Let’s work through this. Firstly, individuals wanting to have information about them removed from the index is the whole point. However, there are some issues being conveniently being forgotten by the protesters. That is, the search engines can refuse to remove anything deemed to be genuinely in the public interest. Parties wishing for index information to be removed must then fall back on the information commissioner equivalent in their own country.
To be clear, the CJEU judgement does not say remove the information from the internet, simply from the search engine’s index. How it got into that index in the first place is, in detail, a commercial secret that none of the search engines want to fully reveal. Even if anyone succeeds in having their information removed from the search engine index, the information will remain on the internet, possibly linked up from other sites that continue to be indexed well, but for other reasons. The removal of that source information will be a whole other battle which will often have the unintended consequence of bringing to the fore information that was, in fact, forgotten anyway.

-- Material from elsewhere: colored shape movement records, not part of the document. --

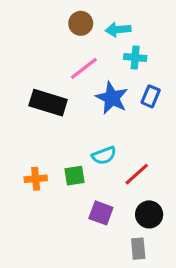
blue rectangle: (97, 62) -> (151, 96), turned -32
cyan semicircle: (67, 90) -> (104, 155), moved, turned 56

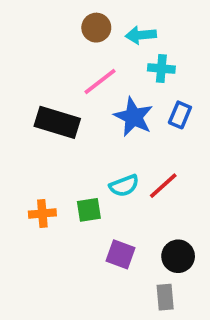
red line: (137, 174) -> (163, 186), moved

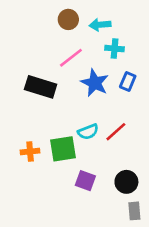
green square: (89, 210) -> (63, 149), size x1.5
gray rectangle: (165, 297) -> (134, 211), moved

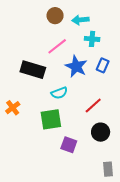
cyan semicircle: (88, 132) -> (59, 93), moved
orange cross: (30, 152) -> (13, 108), moved, turned -32
black circle: (126, 182) -> (101, 132), moved

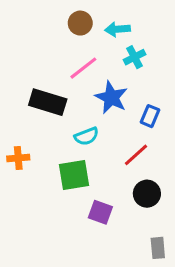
cyan cross: (92, 39) -> (135, 57), turned -32
blue rectangle: (103, 65) -> (150, 116), moved
orange cross: (13, 108) -> (18, 158), turned 32

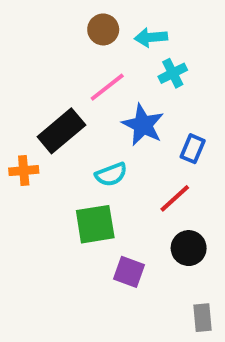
black rectangle: (48, 102) -> (61, 131), turned -57
orange cross: (18, 158) -> (24, 171), moved

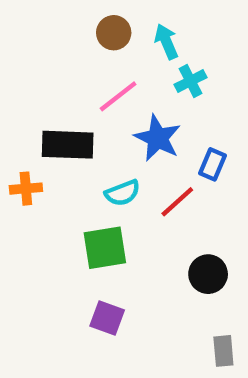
cyan arrow: (151, 37) -> (166, 42), turned 72
black rectangle: (61, 131) -> (68, 145), turned 42
red line: (175, 198) -> (177, 202), moved
purple square: (129, 272) -> (107, 318), moved

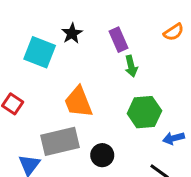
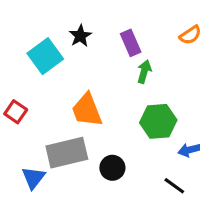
cyan square: (40, 52) -> (45, 56), turned 32
green arrow: (131, 66) -> (144, 72), turned -150

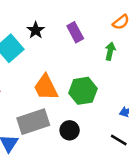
green arrow: (144, 72) -> (110, 51), moved
green hexagon: (158, 121) -> (83, 91), moved

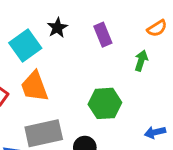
orange trapezoid: (46, 87) -> (34, 86), moved

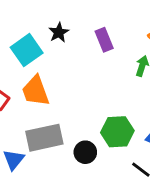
green hexagon: (105, 103) -> (117, 132), moved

Jimmy Wales, the founder of Wikipedia last week warned against private companies such as Google being forced to censor history. But hey, guess what Jimmy, they already do and have been doing it for some time without any regulation, in their own way, following their own rules about what can and cannot be seen. These rules are only semi transparent, the final detail is completely opaque and they change them on a pretty regular basis, on a whim, without any warning, often with dire commercial and financial consequences for any business that is substantially dependent upon internet sales channels.

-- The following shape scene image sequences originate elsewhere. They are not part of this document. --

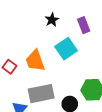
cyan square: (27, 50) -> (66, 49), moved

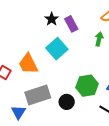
black star: (52, 20) -> (52, 19), moved

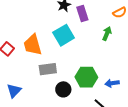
gray rectangle: (38, 95) -> (48, 69), moved, size x0.7

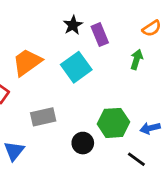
orange trapezoid: (33, 45) -> (27, 62), moved, turned 75
gray rectangle: (48, 69) -> (43, 117), moved

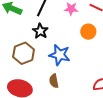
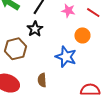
blue star: (60, 55) -> (66, 57), moved

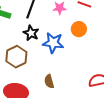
blue star: (66, 57) -> (53, 43), moved

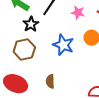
black star: (31, 33) -> (31, 24), moved

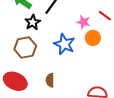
pink star: (78, 13) -> (83, 22), moved

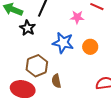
orange circle: (93, 38) -> (90, 47), moved
brown hexagon: (25, 47) -> (37, 66), moved

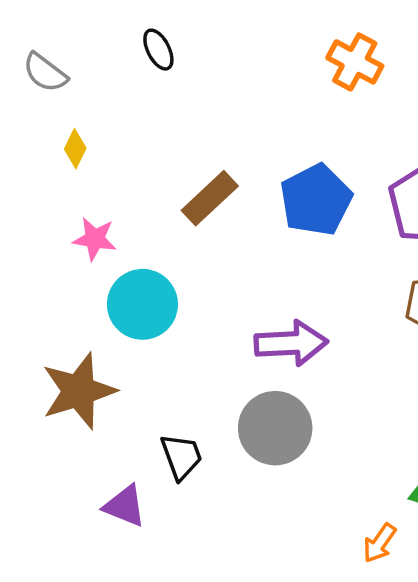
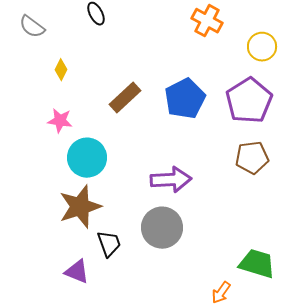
yellow diamond: (75, 149) -> (61, 70), moved
brown star: (79, 391) -> (80, 207), moved

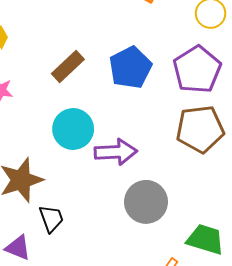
cyan circle: (87, 158) -> (73, 129), moved
brown pentagon: (252, 158) -> (200, 129), size x1.4
gray circle: (162, 228) -> (146, 202), moved

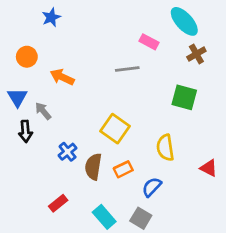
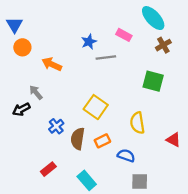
blue star: (51, 17) -> (89, 42), moved
blue triangle: (17, 97) -> (15, 25), moved
black arrow: (25, 131) -> (21, 109), turned 66
blue semicircle: (152, 187) -> (126, 156), turned 66
gray square: (141, 218) -> (140, 181), moved, turned -30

With respect to being able to get around the judgement, oddly enough here we have some real benefit. In recent times, Google in particular has made it more and more difficult to get a clear perspective on what a search result really is. Factors are put into the equation such as the searcher’s location and past search history. By location I mean right down to the locality not just the country. This means if you type in a search for (say) electrical services here in sunny Sunderland, you will get a different result to the one you will get if you type the same thing in Wolverhampton. Attempts to get around this by using the international site were in the past thwarted and the normal user was forced to their own country’s version whether they wanted to or not. This judgement has reversed that, in effect forcing Google to now give access to the international view to those that want it. This has got to be a good thing.
It is these search companies that decide what is to be known and how prominent that information should be in searches. They are already in control. This CJEU judgement seeks to pull some of that control back to the individual. It is fair to say that in doing so it has handed the primary decision back to the very organisations it is trying regulate, but nonetheless it still provides a real route of redress for genuine victims aswell as criminals and fraudsters. More particularly it has delivered a little more control back to the public user and reversed (if even just temporarily) a trend of private companies making completely opaque, unilateral decisions about what can and cannot be seen without any hope of error correction from the little man.
Just twenty years ago, pretty much everything was a secret until the press decided to reveal it, or single minded seekers of truth trawled though archives and records in public libraries. Now everything has to be public and, it seems, everyone has to know everything about everyone else. The individual’s right to say no to that new situation has been limited by an opaque indexing system controlled by private companies all with head offices in the USA.
The ‘the right to be forgotten’ ruling from the CJEU has clawed some of that right back – for now.